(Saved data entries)
------------------------------------
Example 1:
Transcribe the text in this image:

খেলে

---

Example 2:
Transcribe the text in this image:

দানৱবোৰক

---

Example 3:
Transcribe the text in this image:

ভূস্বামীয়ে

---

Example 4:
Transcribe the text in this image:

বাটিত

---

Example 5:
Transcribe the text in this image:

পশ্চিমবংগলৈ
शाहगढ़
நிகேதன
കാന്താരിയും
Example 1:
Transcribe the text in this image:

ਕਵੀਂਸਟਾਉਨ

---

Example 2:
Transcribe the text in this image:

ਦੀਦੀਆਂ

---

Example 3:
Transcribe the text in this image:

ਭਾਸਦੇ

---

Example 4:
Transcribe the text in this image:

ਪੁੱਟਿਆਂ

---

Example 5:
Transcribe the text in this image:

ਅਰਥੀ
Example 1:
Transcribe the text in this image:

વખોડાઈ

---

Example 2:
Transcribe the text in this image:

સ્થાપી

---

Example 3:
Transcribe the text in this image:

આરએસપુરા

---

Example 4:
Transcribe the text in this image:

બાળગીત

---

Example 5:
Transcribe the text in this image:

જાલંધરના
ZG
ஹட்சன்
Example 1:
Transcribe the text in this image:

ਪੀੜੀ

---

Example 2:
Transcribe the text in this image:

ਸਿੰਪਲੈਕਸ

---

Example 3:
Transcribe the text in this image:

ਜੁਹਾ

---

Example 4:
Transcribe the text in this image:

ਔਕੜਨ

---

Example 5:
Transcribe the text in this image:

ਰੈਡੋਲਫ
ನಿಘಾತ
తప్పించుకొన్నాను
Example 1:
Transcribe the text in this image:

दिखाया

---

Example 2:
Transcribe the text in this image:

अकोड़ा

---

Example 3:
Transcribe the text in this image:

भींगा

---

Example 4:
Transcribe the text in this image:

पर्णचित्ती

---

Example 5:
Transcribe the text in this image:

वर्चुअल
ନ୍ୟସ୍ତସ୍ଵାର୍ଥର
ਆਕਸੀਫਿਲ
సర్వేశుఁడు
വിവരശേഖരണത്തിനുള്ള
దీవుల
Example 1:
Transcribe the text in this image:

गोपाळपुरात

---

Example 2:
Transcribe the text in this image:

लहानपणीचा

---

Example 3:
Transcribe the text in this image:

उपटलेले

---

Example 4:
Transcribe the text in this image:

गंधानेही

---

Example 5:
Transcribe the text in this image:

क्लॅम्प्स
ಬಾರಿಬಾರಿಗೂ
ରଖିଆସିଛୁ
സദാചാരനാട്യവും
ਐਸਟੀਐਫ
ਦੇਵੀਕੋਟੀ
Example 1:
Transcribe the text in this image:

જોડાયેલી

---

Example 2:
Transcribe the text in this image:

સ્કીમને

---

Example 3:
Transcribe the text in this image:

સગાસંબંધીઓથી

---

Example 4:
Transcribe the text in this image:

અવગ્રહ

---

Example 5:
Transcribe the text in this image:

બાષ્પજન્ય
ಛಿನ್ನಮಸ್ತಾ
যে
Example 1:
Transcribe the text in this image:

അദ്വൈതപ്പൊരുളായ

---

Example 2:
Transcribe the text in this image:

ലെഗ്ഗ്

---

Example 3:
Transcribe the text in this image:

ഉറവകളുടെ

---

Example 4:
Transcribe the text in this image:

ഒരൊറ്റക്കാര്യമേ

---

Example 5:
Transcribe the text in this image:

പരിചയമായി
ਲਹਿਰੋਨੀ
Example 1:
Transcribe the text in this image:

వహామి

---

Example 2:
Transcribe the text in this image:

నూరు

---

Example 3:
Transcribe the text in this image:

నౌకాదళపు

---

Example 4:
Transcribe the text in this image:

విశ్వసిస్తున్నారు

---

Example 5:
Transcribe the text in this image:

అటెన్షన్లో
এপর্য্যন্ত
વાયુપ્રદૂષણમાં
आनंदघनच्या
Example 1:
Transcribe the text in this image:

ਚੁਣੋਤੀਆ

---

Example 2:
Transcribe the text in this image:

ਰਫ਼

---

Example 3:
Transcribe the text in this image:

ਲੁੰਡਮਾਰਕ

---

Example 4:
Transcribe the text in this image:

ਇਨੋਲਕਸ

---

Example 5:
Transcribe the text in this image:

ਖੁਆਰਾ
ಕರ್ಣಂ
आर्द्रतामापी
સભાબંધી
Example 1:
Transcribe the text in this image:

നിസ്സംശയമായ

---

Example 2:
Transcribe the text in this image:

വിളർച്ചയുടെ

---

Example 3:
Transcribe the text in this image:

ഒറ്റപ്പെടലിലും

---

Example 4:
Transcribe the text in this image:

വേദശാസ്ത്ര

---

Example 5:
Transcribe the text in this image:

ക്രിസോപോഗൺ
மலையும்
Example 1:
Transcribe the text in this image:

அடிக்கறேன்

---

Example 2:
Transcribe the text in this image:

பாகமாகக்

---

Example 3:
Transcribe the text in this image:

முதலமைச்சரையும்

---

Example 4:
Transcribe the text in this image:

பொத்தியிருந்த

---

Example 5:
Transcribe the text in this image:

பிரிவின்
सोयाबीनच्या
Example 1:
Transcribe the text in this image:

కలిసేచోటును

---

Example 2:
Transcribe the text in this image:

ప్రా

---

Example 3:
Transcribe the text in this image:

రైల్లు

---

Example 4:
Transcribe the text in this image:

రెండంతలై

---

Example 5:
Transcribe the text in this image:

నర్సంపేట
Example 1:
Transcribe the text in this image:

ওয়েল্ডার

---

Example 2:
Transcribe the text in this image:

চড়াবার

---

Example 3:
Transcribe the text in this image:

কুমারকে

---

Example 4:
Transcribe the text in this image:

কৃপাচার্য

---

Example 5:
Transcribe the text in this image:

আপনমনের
------------------------------------
DESCRIPTION OF THE TASK
Output the records above exactly as written.

SOLUTION TO THE EXERCISE
Example 1:
Transcribe the text in this image:

খেলে

---

Example 2:
Transcribe the text in this image:

দানৱবোৰক

---

Example 3:
Transcribe the text in this image:

ভূস্বামীয়ে

---

Example 4:
Transcribe the text in this image:

বাটিত

---

Example 5:
Transcribe the text in this image:

পশ্চিমবংগলৈ
शाहगढ़
நிகேதன
കാന്താരിയും
Example 1:
Transcribe the text in this image:

ਕਵੀਂਸਟਾਉਨ

---

Example 2:
Transcribe the text in this image:

ਦੀਦੀਆਂ

---

Example 3:
Transcribe the text in this image:

ਭਾਸਦੇ

---

Example 4:
Transcribe the text in this image:

ਪੁੱਟਿਆਂ

---

Example 5:
Transcribe the text in this image:

ਅਰਥੀ
Example 1:
Transcribe the text in this image:

વખોડાઈ

---

Example 2:
Transcribe the text in this image:

સ્થાપી

---

Example 3:
Transcribe the text in this image:

આરએસપુરા

---

Example 4:
Transcribe the text in this image:

બાળગીત

---

Example 5:
Transcribe the text in this image:

જાલંધરના
ZG
ஹட்சன்
Example 1:
Transcribe the text in this image:

ਪੀੜੀ

---

Example 2:
Transcribe the text in this image:

ਸਿੰਪਲੈਕਸ

---

Example 3:
Transcribe the text in this image:

ਜੁਹਾ

---

Example 4:
Transcribe the text in this image:

ਔਕੜਨ

---

Example 5:
Transcribe the text in this image:

ਰੈਡੋਲਫ
ನಿಘಾತ
తప్పించుకొన్నాను
Example 1:
Transcribe the text in this image:

दिखाया

---

Example 2:
Transcribe the text in this image:

अकोड़ा

---

Example 3:
Transcribe the text in this image:

भींगा

---

Example 4:
Transcribe the text in this image:

पर्णचित्ती

---

Example 5:
Transcribe the text in this image:

वर्चुअल
ନ୍ୟସ୍ତସ୍ଵାର୍ଥର
ਆਕਸੀਫਿਲ
సర్వేశుఁడు
വിവരശേഖരണത്തിനുള്ള
దీవుల
Example 1:
Transcribe the text in this image:

गोपाळपुरात

---

Example 2:
Transcribe the text in this image:

लहानपणीचा

---

Example 3:
Transcribe the text in this image:

उपटलेले

---

Example 4:
Transcribe the text in this image:

गंधानेही

---

Example 5:
Transcribe the text in this image:

क्लॅम्प्स
ಬಾರಿಬಾರಿಗೂ
ରଖିଆସିଛୁ
സദാചാരനാട്യവും
ਐਸਟੀਐਫ
ਦੇਵੀਕੋਟੀ
Example 1:
Transcribe the text in this image:

જોડાયેલી

---

Example 2:
Transcribe the text in this image:

સ્કીમને

---

Example 3:
Transcribe the text in this image:

સગાસંબંધીઓથી

---

Example 4:
Transcribe the text in this image:

અવગ્રહ

---

Example 5:
Transcribe the text in this image:

બાષ્પજન્ય
ಛಿನ್ನಮಸ್ತಾ
যে
Example 1:
Transcribe the text in this image:

അദ്വൈതപ്പൊരുളായ

---

Example 2:
Transcribe the text in this image:

ലെഗ്ഗ്

---

Example 3:
Transcribe the text in this image:

ഉറവകളുടെ

---

Example 4:
Transcribe the text in this image:

ഒരൊറ്റക്കാര്യമേ

---

Example 5:
Transcribe the text in this image:

പരിചയമായി
ਲਹਿਰੋਨੀ
Example 1:
Transcribe the text in this image:

వహామి

---

Example 2:
Transcribe the text in this image:

నూరు

---

Example 3:
Transcribe the text in this image:

నౌకాదళపు

---

Example 4:
Transcribe the text in this image:

విశ్వసిస్తున్నారు

---

Example 5:
Transcribe the text in this image:

అటెన్షన్లో
এপর্য্যন্ত
વાયુપ્રદૂષણમાં
आनंदघनच्या
Example 1:
Transcribe the text in this image:

ਚੁਣੋਤੀਆ

---

Example 2:
Transcribe the text in this image:

ਰਫ਼

---

Example 3:
Transcribe the text in this image:

ਲੁੰਡਮਾਰਕ

---

Example 4:
Transcribe the text in this image:

ਇਨੋਲਕਸ

---

Example 5:
Transcribe the text in this image:

ਖੁਆਰਾ
ಕರ್ಣಂ
आर्द्रतामापी
સભાબંધી
Example 1:
Transcribe the text in this image:

നിസ്സംശയമായ

---

Example 2:
Transcribe the text in this image:

വിളർച്ചയുടെ

---

Example 3:
Transcribe the text in this image:

ഒറ്റപ്പെടലിലും

---

Example 4:
Transcribe the text in this image:

വേദശാസ്ത്ര

---

Example 5:
Transcribe the text in this image:

ക്രിസോപോഗൺ
மலையும்
Example 1:
Transcribe the text in this image:

அடிக்கறேன்

---

Example 2:
Transcribe the text in this image:

பாகமாகக்

---

Example 3:
Transcribe the text in this image:

முதலமைச்சரையும்

---

Example 4:
Transcribe the text in this image:

பொத்தியிருந்த

---

Example 5:
Transcribe the text in this image:

பிரிவின்
सोयाबीनच्या
Example 1:
Transcribe the text in this image:

కలిసేచోటును

---

Example 2:
Transcribe the text in this image:

ప్రా

---

Example 3:
Transcribe the text in this image:

రైల్లు

---

Example 4:
Transcribe the text in this image:

రెండంతలై

---

Example 5:
Transcribe the text in this image:

నర్సంపేట
Example 1:
Transcribe the text in this image:

ওয়েল্ডার

---

Example 2:
Transcribe the text in this image:

চড়াবার

---

Example 3:
Transcribe the text in this image:

কুমারকে

---

Example 4:
Transcribe the text in this image:

কৃপাচার্য

---

Example 5:
Transcribe the text in this image:

আপনমনের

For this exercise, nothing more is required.